Copy every line of the data exactly, keeping out any picture.

--- RECORDS PROVIDED Enclosed Below ---

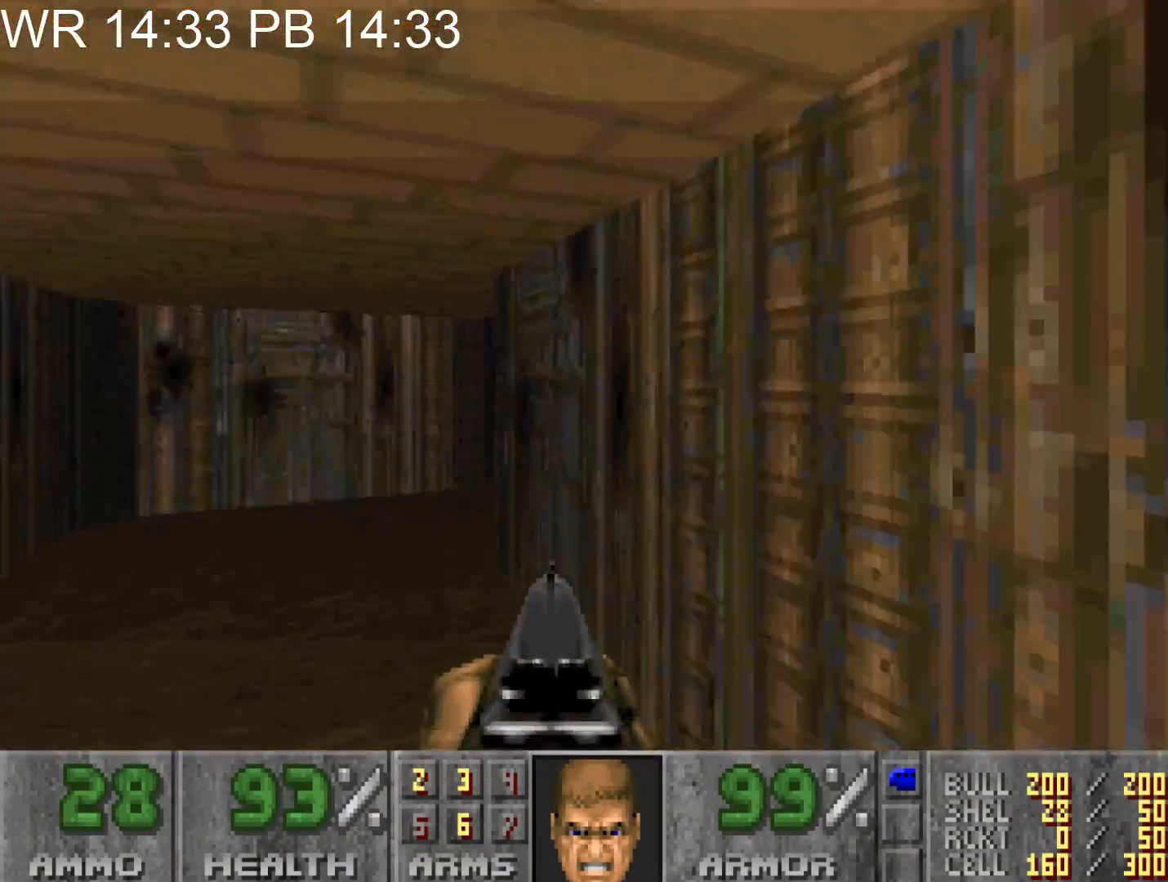
{"keys": ["d", "w"], "mouse": [], "events": [[200, "a", "up"], [200, "d", "down"], [383, "d", "up"], [433, "d", "down"]]}
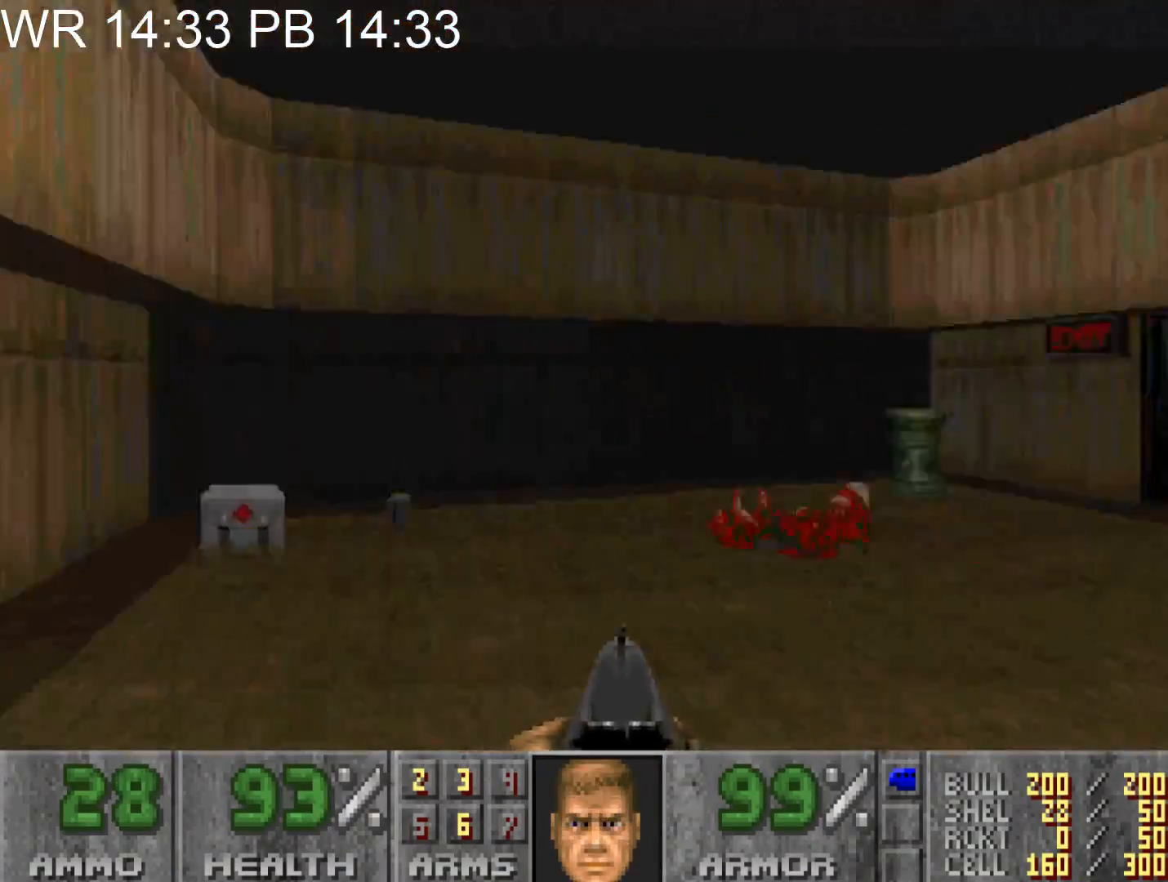
{"keys": ["w"], "mouse": [], "events": [[300, "d", "up"], [400, "d", "down"], [483, "d", "up"]]}
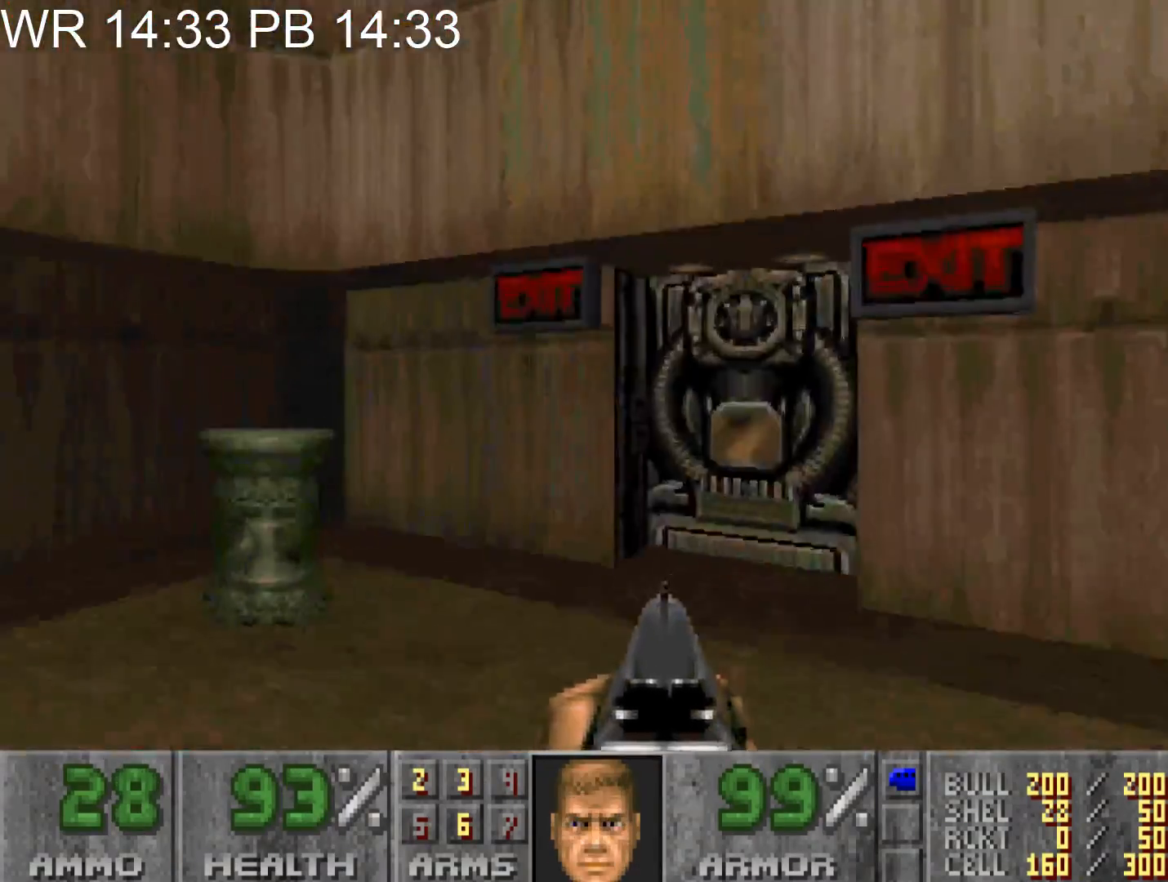
{"keys": ["d", "s"], "mouse": [], "events": [[267, "e", "down"], [317, "e", "up"], [317, "w", "up"], [367, "s", "down"], [417, "d", "down"]]}
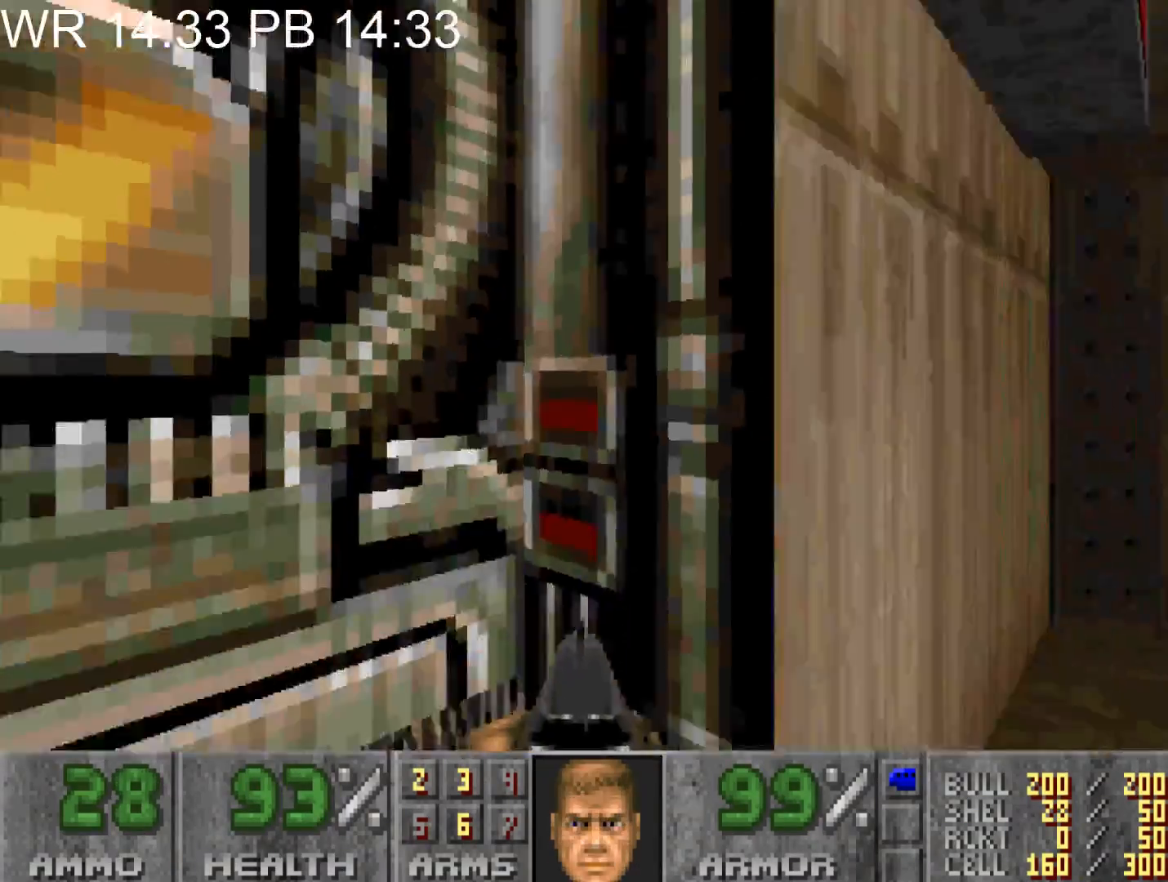
{"keys": ["a", "alt", "w"], "mouse": [], "events": [[100, "s", "up"], [150, "d", "up"], [283, "a", "down"], [283, "w", "down"], [433, "alt", "down"]]}
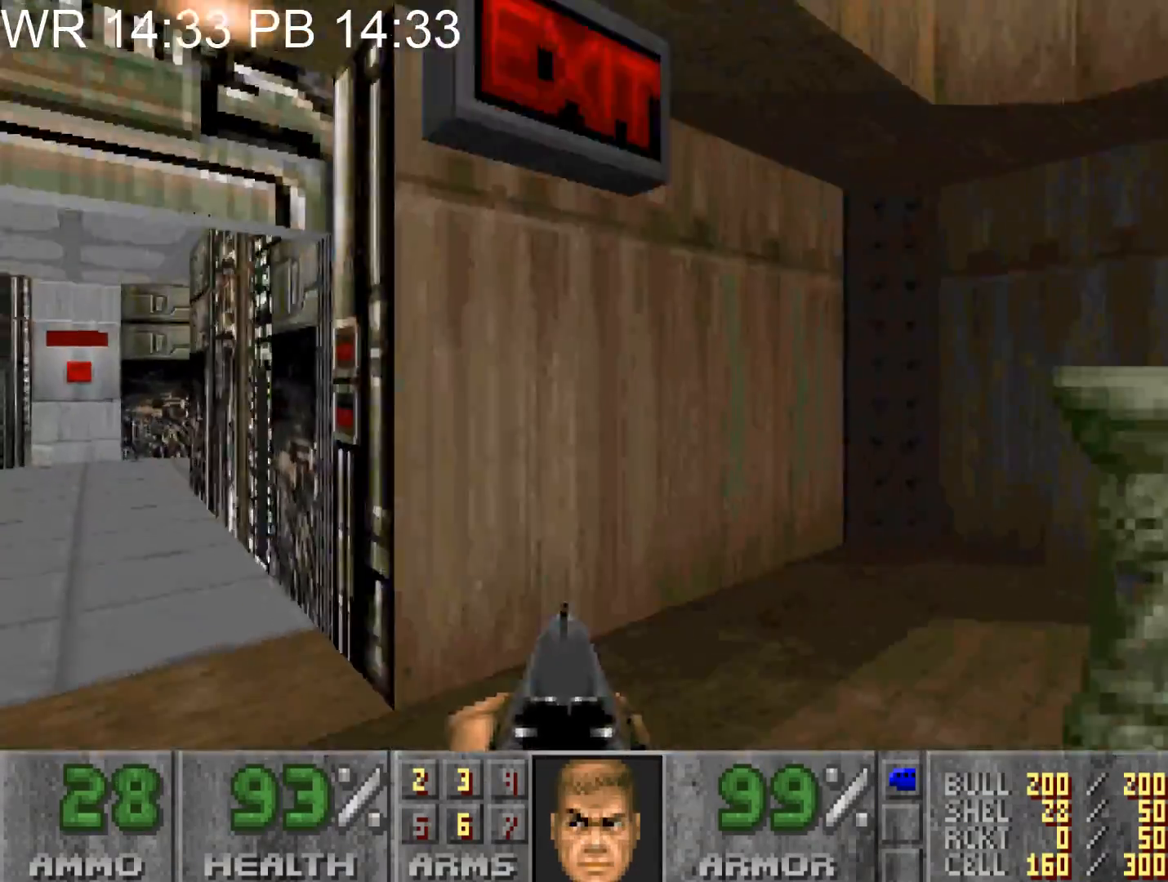
{"keys": [], "mouse": [], "events": [[450, "alt", "up"], [483, "a", "up"], [483, "w", "up"]]}
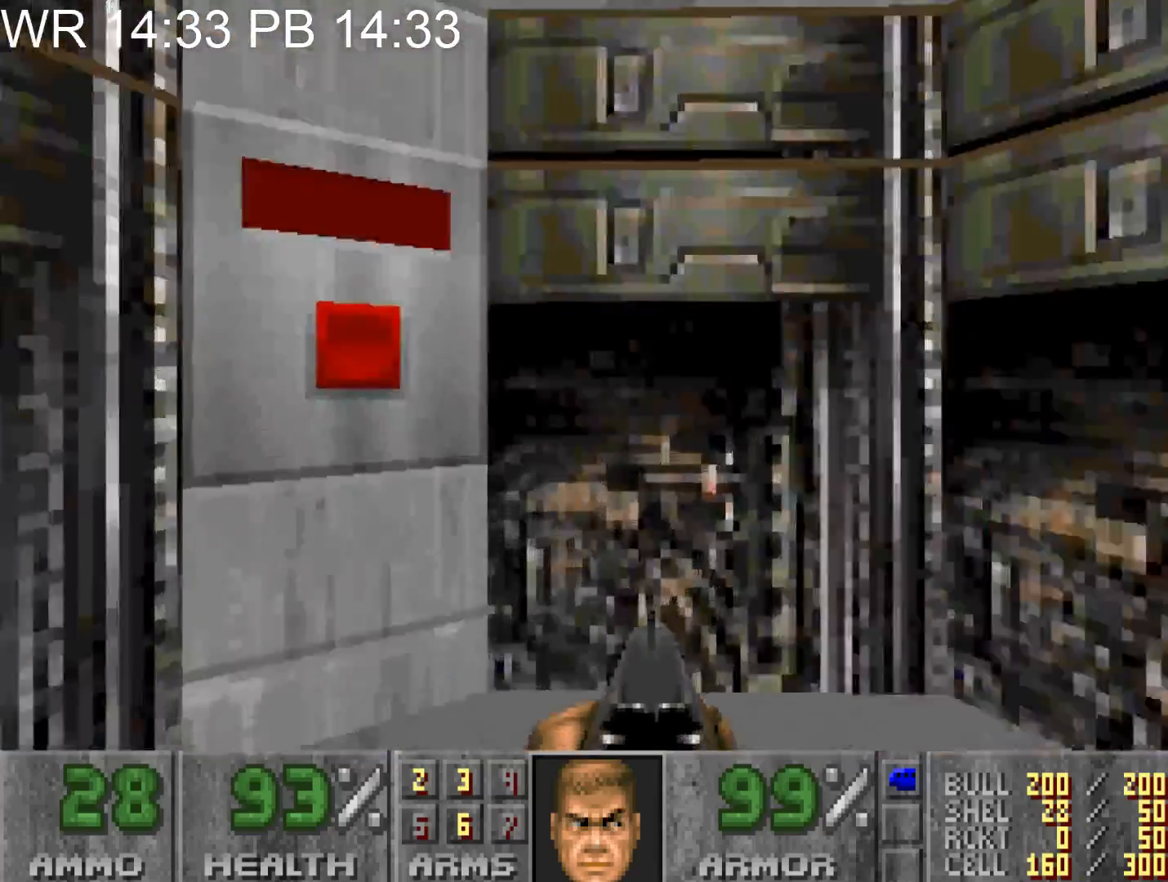
{"keys": [], "mouse": [], "events": [[83, "e", "down"], [133, "e", "up"], [183, "e", "down"], [217, "e", "up"], [267, "e", "down"], [317, "e", "up"], [417, "e", "down"], [467, "e", "up"]]}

--- End of Enclosed RECORDS PROVIDED ---

RESPONSE:
{"keys": ["d", "w"], "mouse": [], "events": [[200, "a", "up"], [200, "d", "down"], [383, "d", "up"], [433, "d", "down"]]}
{"keys": ["w"], "mouse": [], "events": [[300, "d", "up"], [400, "d", "down"], [483, "d", "up"]]}
{"keys": ["d", "s"], "mouse": [], "events": [[267, "e", "down"], [317, "e", "up"], [317, "w", "up"], [367, "s", "down"], [417, "d", "down"]]}
{"keys": ["a", "alt", "w"], "mouse": [], "events": [[100, "s", "up"], [150, "d", "up"], [283, "a", "down"], [283, "w", "down"], [433, "alt", "down"]]}
{"keys": [], "mouse": [], "events": [[450, "alt", "up"], [483, "a", "up"], [483, "w", "up"]]}
{"keys": [], "mouse": [], "events": [[83, "e", "down"], [133, "e", "up"], [183, "e", "down"], [217, "e", "up"], [267, "e", "down"], [317, "e", "up"], [417, "e", "down"], [467, "e", "up"]]}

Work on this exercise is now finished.